Scan the data below. Pull out each line where "volúmenes" occurs.

____ Data to examine

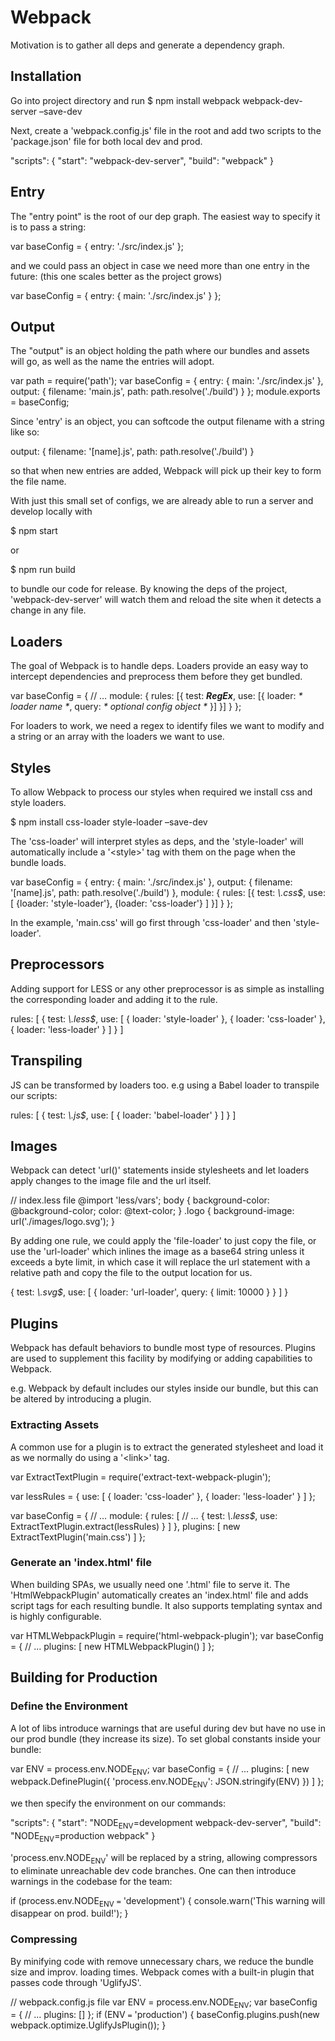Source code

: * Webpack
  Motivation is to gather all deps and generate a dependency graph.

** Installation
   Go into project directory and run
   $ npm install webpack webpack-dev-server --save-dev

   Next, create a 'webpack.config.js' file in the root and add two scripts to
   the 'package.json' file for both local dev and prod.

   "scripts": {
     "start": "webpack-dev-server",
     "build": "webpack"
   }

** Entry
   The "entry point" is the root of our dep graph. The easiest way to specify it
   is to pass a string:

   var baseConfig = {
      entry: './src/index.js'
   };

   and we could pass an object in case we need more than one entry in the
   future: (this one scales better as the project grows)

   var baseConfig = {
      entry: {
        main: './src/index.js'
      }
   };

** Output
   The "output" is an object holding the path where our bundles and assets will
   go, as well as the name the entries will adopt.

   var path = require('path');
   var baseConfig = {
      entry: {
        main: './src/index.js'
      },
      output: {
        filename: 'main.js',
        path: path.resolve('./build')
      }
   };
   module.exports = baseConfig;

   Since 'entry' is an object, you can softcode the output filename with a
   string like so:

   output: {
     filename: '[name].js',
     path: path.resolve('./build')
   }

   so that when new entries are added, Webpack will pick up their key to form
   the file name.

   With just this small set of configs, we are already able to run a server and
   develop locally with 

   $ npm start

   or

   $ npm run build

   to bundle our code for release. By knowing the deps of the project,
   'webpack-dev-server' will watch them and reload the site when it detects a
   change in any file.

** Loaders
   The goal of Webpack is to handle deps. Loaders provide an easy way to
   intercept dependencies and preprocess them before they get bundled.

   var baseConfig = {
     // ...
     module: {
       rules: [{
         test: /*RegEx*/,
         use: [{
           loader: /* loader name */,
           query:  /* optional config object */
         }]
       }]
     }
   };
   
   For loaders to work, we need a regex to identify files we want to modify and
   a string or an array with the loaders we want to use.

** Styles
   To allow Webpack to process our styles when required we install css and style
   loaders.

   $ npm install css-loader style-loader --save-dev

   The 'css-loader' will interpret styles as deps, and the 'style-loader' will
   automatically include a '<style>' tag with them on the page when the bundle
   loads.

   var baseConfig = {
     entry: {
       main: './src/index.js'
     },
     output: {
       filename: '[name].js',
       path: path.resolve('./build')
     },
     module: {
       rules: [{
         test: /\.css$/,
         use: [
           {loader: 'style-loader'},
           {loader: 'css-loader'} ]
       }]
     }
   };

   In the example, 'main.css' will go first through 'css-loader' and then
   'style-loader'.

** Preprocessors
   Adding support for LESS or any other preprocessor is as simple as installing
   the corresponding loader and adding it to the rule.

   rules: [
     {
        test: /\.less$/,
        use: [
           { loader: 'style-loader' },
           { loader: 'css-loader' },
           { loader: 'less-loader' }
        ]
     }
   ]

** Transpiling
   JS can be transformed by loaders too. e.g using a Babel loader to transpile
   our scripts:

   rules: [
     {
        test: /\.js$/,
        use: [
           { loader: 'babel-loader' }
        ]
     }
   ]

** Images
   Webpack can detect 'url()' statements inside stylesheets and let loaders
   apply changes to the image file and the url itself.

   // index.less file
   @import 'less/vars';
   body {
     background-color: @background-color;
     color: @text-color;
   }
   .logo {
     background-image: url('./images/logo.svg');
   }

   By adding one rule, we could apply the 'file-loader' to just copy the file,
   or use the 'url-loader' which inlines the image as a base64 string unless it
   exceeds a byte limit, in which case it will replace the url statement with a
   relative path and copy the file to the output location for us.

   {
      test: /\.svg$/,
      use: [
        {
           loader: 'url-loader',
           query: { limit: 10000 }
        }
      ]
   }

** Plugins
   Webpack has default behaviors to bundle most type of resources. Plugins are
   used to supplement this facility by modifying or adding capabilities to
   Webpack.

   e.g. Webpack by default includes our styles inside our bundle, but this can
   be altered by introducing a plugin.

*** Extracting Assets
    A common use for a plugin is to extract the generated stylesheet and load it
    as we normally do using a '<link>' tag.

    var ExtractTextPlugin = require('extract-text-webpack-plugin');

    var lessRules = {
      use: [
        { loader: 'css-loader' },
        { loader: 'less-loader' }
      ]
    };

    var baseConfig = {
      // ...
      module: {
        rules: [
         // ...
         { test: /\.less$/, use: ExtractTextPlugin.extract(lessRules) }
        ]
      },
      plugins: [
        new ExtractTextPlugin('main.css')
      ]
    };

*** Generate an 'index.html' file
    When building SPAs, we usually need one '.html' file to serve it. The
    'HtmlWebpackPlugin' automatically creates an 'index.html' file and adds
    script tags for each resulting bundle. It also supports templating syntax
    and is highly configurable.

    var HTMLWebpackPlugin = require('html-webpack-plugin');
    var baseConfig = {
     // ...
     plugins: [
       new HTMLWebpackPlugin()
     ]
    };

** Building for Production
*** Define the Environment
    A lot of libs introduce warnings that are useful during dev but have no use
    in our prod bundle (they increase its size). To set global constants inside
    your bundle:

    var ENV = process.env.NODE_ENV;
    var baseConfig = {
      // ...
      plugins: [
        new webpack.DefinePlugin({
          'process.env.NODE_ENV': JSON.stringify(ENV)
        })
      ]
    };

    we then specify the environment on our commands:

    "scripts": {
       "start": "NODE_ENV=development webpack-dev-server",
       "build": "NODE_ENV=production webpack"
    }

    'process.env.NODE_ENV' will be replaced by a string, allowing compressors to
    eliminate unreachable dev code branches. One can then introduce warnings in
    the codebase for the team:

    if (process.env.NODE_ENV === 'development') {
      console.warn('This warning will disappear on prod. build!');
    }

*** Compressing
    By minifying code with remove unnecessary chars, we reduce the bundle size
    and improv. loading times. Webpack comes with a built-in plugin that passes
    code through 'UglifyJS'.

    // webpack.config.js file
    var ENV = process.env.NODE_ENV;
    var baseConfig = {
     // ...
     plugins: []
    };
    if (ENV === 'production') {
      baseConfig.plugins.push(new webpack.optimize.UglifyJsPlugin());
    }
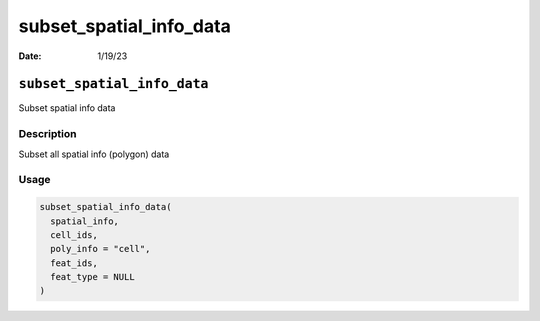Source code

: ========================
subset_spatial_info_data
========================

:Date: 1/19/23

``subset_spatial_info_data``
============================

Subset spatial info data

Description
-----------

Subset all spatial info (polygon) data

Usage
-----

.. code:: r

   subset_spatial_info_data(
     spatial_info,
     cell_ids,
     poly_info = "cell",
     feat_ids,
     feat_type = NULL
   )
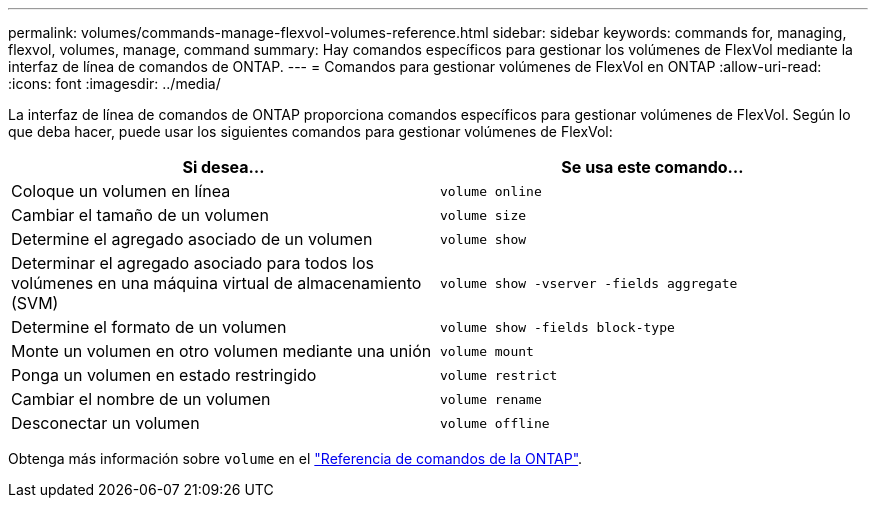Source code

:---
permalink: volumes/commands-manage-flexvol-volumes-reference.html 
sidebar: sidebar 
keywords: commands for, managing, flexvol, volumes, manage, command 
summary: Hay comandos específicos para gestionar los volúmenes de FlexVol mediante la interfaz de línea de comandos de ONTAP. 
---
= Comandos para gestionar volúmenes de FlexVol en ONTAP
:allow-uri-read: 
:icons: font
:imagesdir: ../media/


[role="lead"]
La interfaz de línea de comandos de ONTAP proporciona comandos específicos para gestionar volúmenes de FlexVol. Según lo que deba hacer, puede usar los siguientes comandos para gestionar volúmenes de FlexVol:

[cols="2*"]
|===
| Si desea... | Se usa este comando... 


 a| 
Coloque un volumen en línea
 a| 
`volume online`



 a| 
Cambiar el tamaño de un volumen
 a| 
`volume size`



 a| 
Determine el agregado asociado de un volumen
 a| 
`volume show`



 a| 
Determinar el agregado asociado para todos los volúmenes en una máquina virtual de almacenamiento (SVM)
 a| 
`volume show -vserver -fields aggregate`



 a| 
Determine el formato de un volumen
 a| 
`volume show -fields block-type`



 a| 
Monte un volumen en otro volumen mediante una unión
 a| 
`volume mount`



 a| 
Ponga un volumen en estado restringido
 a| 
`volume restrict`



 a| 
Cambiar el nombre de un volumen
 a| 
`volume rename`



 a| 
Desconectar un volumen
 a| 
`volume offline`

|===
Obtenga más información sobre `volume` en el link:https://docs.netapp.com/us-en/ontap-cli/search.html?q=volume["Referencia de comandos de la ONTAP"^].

________
____ Data to examine

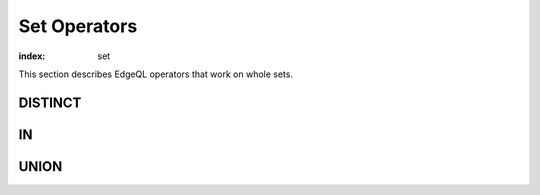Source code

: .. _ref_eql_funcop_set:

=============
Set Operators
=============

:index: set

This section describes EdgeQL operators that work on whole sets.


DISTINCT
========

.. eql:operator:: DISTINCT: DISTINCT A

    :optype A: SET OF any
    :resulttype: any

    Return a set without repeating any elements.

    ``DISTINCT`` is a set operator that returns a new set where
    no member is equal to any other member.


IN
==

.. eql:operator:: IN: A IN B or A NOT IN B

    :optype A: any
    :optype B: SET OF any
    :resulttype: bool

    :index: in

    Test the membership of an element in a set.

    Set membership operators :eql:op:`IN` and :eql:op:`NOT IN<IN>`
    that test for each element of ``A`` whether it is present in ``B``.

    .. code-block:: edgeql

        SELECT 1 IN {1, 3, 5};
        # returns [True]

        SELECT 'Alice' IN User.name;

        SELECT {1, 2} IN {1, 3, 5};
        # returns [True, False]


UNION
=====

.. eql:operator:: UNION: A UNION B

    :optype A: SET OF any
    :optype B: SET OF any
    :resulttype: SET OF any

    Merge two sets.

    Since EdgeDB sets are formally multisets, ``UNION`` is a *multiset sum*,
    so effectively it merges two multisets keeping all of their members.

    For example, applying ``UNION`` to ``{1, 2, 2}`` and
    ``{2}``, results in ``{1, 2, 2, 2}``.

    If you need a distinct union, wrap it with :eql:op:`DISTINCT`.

________
____ Data to examine

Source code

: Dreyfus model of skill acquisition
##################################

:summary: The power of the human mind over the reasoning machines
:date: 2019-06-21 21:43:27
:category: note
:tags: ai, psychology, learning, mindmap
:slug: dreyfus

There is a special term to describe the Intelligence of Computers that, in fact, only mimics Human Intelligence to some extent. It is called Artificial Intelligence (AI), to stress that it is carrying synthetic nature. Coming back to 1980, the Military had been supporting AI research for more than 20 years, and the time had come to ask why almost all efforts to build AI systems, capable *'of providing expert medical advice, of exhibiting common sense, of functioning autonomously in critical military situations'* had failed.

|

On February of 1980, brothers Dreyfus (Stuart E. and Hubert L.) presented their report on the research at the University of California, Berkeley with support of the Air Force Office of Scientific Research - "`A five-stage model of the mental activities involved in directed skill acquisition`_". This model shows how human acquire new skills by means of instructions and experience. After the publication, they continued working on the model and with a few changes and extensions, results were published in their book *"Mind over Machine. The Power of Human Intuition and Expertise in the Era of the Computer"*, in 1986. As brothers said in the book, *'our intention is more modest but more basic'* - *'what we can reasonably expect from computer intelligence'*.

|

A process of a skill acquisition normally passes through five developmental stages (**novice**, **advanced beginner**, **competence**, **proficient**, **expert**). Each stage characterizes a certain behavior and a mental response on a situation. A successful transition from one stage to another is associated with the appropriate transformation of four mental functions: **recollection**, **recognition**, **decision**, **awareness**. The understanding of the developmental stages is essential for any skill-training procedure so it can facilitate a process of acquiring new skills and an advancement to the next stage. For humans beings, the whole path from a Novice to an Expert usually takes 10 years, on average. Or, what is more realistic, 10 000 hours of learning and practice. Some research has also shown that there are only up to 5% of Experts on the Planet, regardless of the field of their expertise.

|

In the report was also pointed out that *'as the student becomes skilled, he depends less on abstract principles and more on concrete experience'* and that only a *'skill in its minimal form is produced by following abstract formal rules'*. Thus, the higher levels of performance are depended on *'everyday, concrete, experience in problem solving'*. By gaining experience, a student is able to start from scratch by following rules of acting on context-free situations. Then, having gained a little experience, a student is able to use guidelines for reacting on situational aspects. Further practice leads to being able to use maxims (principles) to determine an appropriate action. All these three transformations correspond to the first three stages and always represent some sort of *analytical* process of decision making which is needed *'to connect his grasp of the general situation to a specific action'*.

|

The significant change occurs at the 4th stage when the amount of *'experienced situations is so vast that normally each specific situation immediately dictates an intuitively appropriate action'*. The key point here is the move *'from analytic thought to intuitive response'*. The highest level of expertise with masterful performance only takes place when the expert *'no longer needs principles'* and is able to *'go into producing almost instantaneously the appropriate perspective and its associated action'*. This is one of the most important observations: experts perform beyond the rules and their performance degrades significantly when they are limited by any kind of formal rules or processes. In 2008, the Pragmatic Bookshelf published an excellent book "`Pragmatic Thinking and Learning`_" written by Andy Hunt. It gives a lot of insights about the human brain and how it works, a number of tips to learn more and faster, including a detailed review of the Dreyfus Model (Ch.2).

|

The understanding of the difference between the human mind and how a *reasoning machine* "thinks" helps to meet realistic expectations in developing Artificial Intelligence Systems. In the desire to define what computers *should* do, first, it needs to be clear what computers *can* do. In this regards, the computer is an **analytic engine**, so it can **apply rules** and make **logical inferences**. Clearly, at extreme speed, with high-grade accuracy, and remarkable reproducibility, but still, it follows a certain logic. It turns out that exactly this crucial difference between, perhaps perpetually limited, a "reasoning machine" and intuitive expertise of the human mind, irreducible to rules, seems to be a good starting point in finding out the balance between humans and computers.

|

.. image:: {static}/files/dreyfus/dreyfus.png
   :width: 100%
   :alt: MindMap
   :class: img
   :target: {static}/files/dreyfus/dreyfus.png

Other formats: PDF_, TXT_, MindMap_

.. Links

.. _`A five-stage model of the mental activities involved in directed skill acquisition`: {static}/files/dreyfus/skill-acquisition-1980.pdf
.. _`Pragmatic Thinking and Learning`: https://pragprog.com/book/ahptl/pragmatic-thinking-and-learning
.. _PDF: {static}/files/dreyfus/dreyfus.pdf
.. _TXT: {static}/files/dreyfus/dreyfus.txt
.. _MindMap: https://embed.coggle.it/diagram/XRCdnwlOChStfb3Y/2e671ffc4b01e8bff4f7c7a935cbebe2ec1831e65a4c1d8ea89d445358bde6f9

________

● **Problem solution**:
summary: Hay comandos específicos para gestionar los volúmenes de FlexVol mediante la interfaz de línea de comandos de ONTAP. 
= Comandos para gestionar volúmenes de FlexVol en ONTAP
La interfaz de línea de comandos de ONTAP proporciona comandos específicos para gestionar volúmenes de FlexVol. Según lo que deba hacer, puede usar los siguientes comandos para gestionar volúmenes de FlexVol:
Determinar el agregado asociado para todos los volúmenes en una máquina virtual de almacenamiento (SVM)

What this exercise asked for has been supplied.